No Announcement Friday On Laptop Ban Expansion

Lynne Hanson
May 15, 2017

A USA ban on laptops and tablets in cabins of trans-Atlantic flights to the United States appeared all but inevitable Friday after Department of Homeland Security officials briefed European governments on a proposal that would affect millions of passengers.

Some European terminals may soon be added to the list of 10 airports in the Middle East and North Africa from which the United States has prohibited passengers to board with laptops and tablets, according to "three sources briefed on the meeting", Reuters reported.

Passengers on flights covered by the restrictions are required to carry anything bigger than a smartphone in checked baggage.

The Department of Homeland Security is considering expanding its laptop ban on more flights - possibly from Europe to the United States - according to multiple reports. European airport security measures are closely aligned with American measures, and US aviation security has had its own failures. Emirates, based in Dubai, cited the policy in hurting demand and leading to its decision to reduce flights to the U.S. "The intelligence is pointing to something else beyond that. We are acting on specific intelligence".

The Donald Trump administration is planning to extend the ban on laptop computers on commercial aircraft to some European countries just ahead of the peak summer season, sending airlines and travel-industry groups into a tizzy.

Bloomberg reported that two travel trade groups, the Global Business Travel Association and the U.S. Travel Association have already issued statements in this regard, stressing on the need for genuine security risks to be addressed, but urging the DHS to be as flexible as possible.
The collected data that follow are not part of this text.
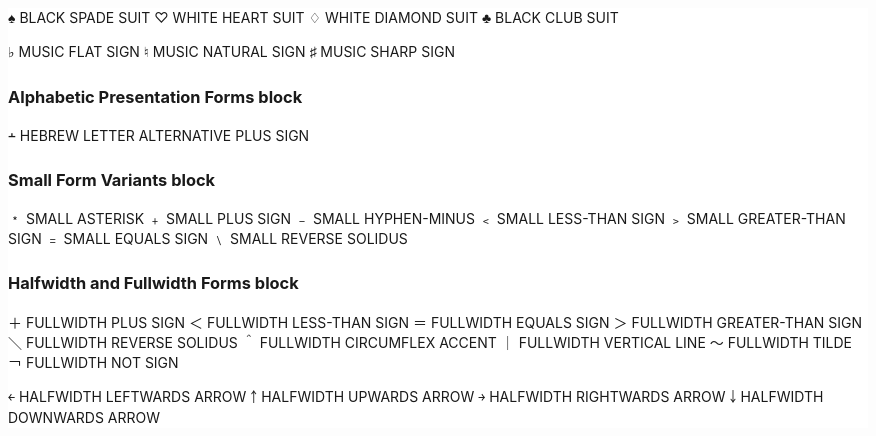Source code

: ♠  BLACK SPADE SUIT
♡  WHITE HEART SUIT
♢  WHITE DIAMOND SUIT
♣  BLACK CLUB SUIT

♭  MUSIC FLAT SIGN
♮  MUSIC NATURAL SIGN
♯  MUSIC SHARP SIGN


### Alphabetic Presentation Forms block

﬩  HEBREW LETTER ALTERNATIVE PLUS SIGN


### Small Form Variants block

﹡  SMALL ASTERISK
﹢  SMALL PLUS SIGN
﹣  SMALL HYPHEN-MINUS
﹤  SMALL LESS-THAN SIGN
﹥  SMALL GREATER-THAN SIGN
﹦  SMALL EQUALS SIGN
﹨  SMALL REVERSE SOLIDUS

### Halfwidth and Fullwidth Forms block

＋  FULLWIDTH PLUS SIGN
＜  FULLWIDTH LESS-THAN SIGN
＝  FULLWIDTH EQUALS SIGN
＞  FULLWIDTH GREATER-THAN SIGN
＼  FULLWIDTH REVERSE SOLIDUS
＾  FULLWIDTH CIRCUMFLEX ACCENT
｜  FULLWIDTH VERTICAL LINE
～  FULLWIDTH TILDE
￢  FULLWIDTH NOT SIGN

￩  HALFWIDTH LEFTWARDS ARROW
￪  HALFWIDTH UPWARDS ARROW
￫  HALFWIDTH RIGHTWARDS ARROW
￬  HALFWIDTH DOWNWARDS ARROW

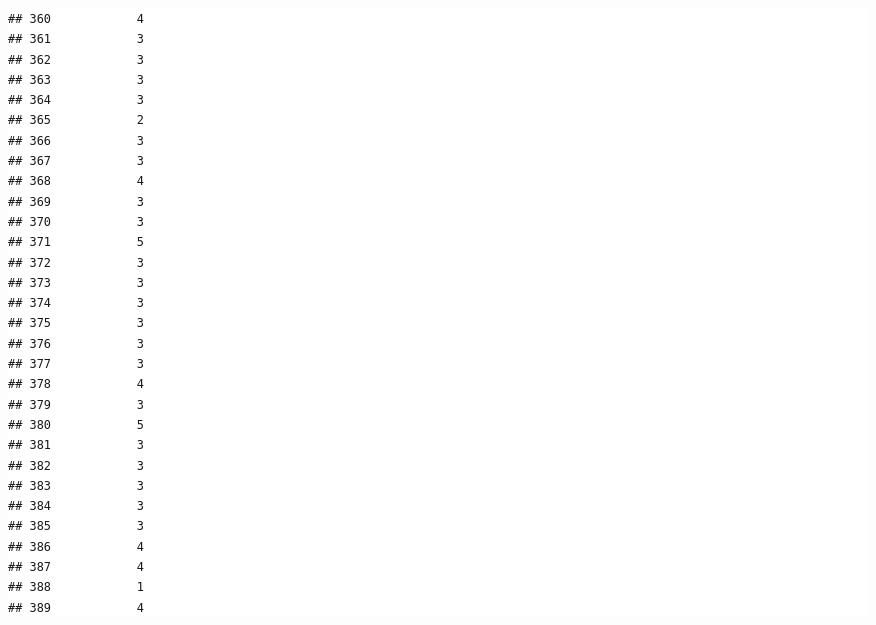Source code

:     ## 360            4
    ## 361            3
    ## 362            3
    ## 363            3
    ## 364            3
    ## 365            2
    ## 366            3
    ## 367            3
    ## 368            4
    ## 369            3
    ## 370            3
    ## 371            5
    ## 372            3
    ## 373            3
    ## 374            3
    ## 375            3
    ## 376            3
    ## 377            3
    ## 378            4
    ## 379            3
    ## 380            5
    ## 381            3
    ## 382            3
    ## 383            3
    ## 384            3
    ## 385            3
    ## 386            4
    ## 387            4
    ## 388            1
    ## 389            4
The UK followed up with a similar ban, and now there is a good chance it will affect flights from the UK to the United States soon.

Russia: Syria deal bans US-led coalition aircraft
It also called on the USA and other Arab allied countries, to take "firm stances" to prevent the implementation of the deal. The Syrian regime supported the de-escalation plan, but said it would continue to fight what it termed terrorist groups.


DHS officials are expected to speak to airline industry representations and lawmakers Thursday about security and consideration of the ban.

Homeland Security spokesman David Lapan declined to discuss the meeting. United Airlines shares were trading down 1% in NY.

"Our interest is to stay informed so that we have a possibility to share the information with our member states", European Commission spokesperson Anna-Kaisa Itkonen said.

The officials had asked that the USA and Europe continue to cooperate on a "joint response to shared threats".

While several sources claim that the expansion of the large electronics ban is coming, there has been no official word on the change.

"The bottom line is to keep terrorists with explosives off planes", said John Pistole, the president of Anderson University and a former TSA administrator. The head of the International Air Transport Association, Alexandre de Juniac, told CNNMoney in March that it wasn't an appropriate solution to the threat, would hurt the airlines affected, and should be overturned.

"Why did the U.S. and the United Kingdom target different countries for the initial ban, and why didn't other countries follow suit?" asked Koch. It said that carrying a large number of lithium batteries in the cargo compartment increases the risk of an accidental fire.